I expected at least 14% Ireland & Scotland from her dad’s side, with most of the rest (~32-36%) being English. So it appears that Pam may have received 1/2 of her England, Wales & Northwestern Europe from each of her parents.
Here is Ed Jr’s New Ethnicity Estimate:
Comparing Ed Jr’s actual estimate with his (predicted) estimate using his parents’ estimates I get the following:
- France 45% (45%)
- England, Wales & Northwestern Europe 34% (37)
- Ireland & Scotland 10% (9%)
- Germanic Europe 6% (5%)
- Sweden 3% (2.5%)
- Norway 1 % (1.5%)
So it is pretty close, except from whence did the 1% Sardinia come? I would guess mostly from his dad’s side, but in order for it to show up in Ed Jr. and not in Ed Sr., he might have got some from his mom’s side, too!
Here is Edmund Jr.’s results compared with his son, Sky’s:
If I compare what Sky’s actual results are with what would be (expected) from averaging his dad’s and mine, I get the following:
- England, Wales & Northwest Europe: 79% (45%)
- Germanic Europe: 7% (16%)
- Sweden: 6% (1.5%)
- France: 4% (22.5%)
- Ireland & Scotland: 3% (10.5%)
- Norway: 1% (4%)
- Sardinia: 0% (0.5%)
He appears to have inherited much more of the English than any of the other ethnicities. He didn’t get much of the French, German or Irish! Looking at the following chart, it looks like he got about 7.5% more DNA from his Grandma B than his Grandpa B.
Here is a comparison of DNA shared amongst the Bressettes and the Scotts: (Percentages on the bottom left half of the matrix and the actual centimorgans shared across/# of segments on the top right.)
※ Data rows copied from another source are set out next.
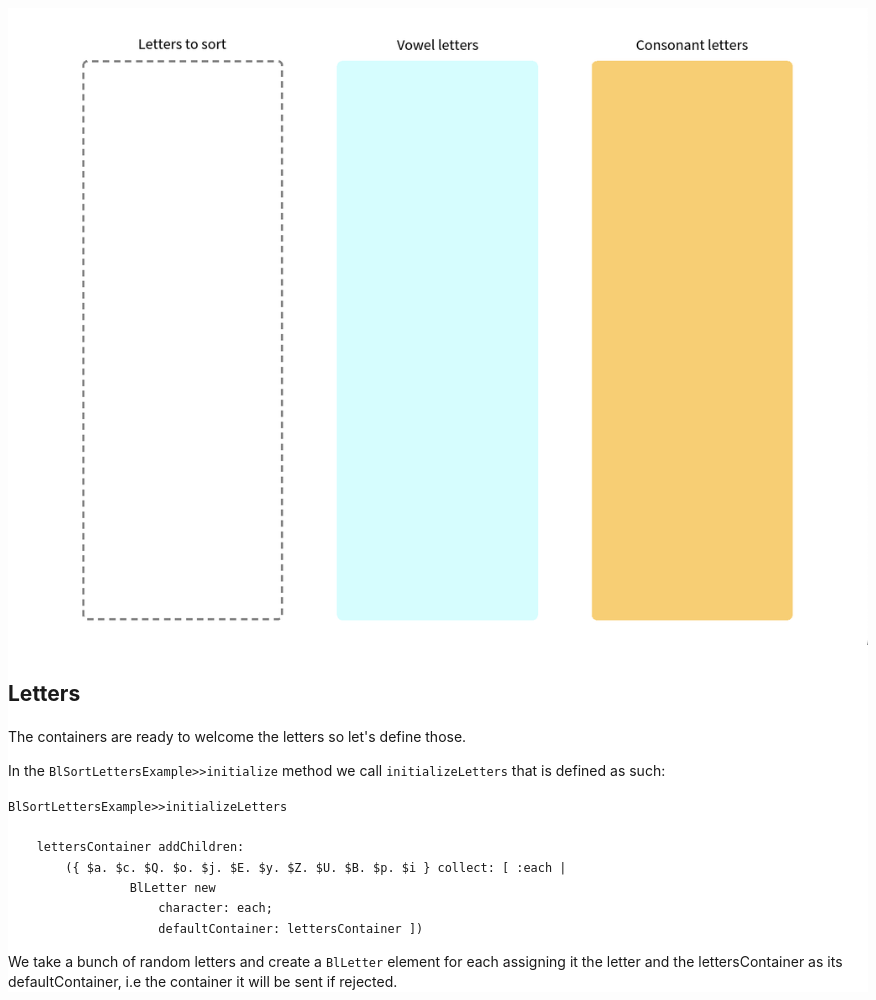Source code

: ![Containers of the Letters Sorter Example](figures/LettersSorterContainers.png)

## Letters

The containers are ready to welcome the letters so let's define those.

In the `BlSortLettersExample>>initialize` method we call `initializeLetters` that is defined as such:

```st
BlSortLettersExample>>initializeLetters

	lettersContainer addChildren:
		({ $a. $c. $Q. $o. $j. $E. $y. $Z. $U. $B. $p. $i } collect: [ :each |
				 BlLetter new
					 character: each;
					 defaultContainer: lettersContainer ])
```

We take a bunch of random letters and create a `BlLetter` element for each assigning it the letter and the lettersContainer as its defaultContainer, i.e the container it will be sent if rejected.
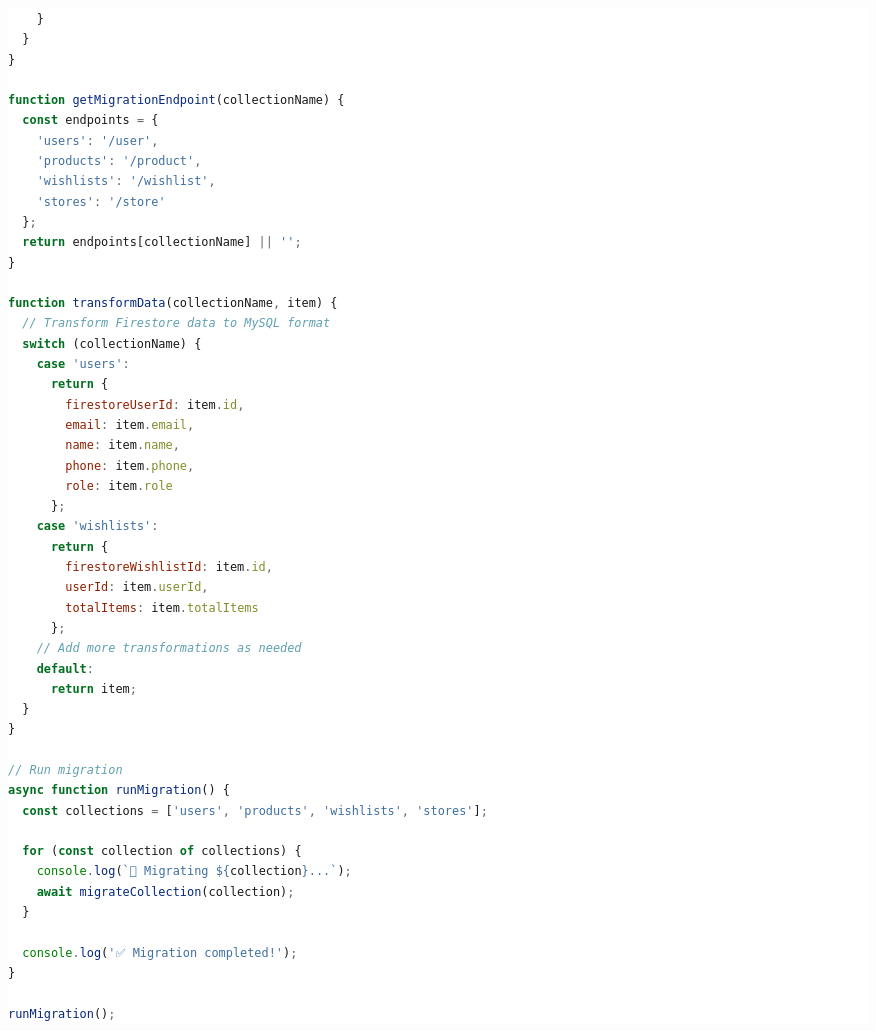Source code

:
 ```javascript
    }
  }
}

function getMigrationEndpoint(collectionName) {
  const endpoints = {
    'users': '/user',
    'products': '/product',
    'wishlists': '/wishlist',
    'stores': '/store'
  };
  return endpoints[collectionName] || '';
}

function transformData(collectionName, item) {
  // Transform Firestore data to MySQL format
  switch (collectionName) {
    case 'users':
      return {
        firestoreUserId: item.id,
        email: item.email,
        name: item.name,
        phone: item.phone,
        role: item.role
      };
    case 'wishlists':
      return {
        firestoreWishlistId: item.id,
        userId: item.userId,
        totalItems: item.totalItems
      };
    // Add more transformations as needed
    default:
      return item;
  }
}

// Run migration
async function runMigration() {
  const collections = ['users', 'products', 'wishlists', 'stores'];
  
  for (const collection of collections) {
    console.log(`🔄 Migrating ${collection}...`);
    await migrateCollection(collection);
  }
  
  console.log('✅ Migration completed!');
}

runMigration();
```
The biggest anomaly here is that Amy Farrigan, (Ed’s Sr’s niece and Ed Jr’s cousin appear to share half the DNA than would be expected. (Lisa shared Brad’s results with me, but I don’t have Karstin & Kelsey’s, so I can’t compare them to each other. It also takes a manager to update to new ethnicity estimates, Brad and his girls haven’t done so— I can’t compare apples to apples!)
DNA Ethnicity comparisons of Ed’s family
These percentages from DNA results are only estimates, median values of a range of possibilities. The width of the range depends on how heterogeneous or homogeneous that ethnic group is.
It is important to note how they come up with these estimates. They compare our DNA to a sample group of individuals from each region. It sometimes becomes difficult to distinguish distinct ethnic groups, depending on how much interbreeding occurred between groups. Those living close to trade routes or coastlines subject to invasion are likely to be genetically diverse than those who were more isolated.
Since Ed Sr. came up with a lot of Great Britain and no Europe West, it seems likely that much of his French were Norman.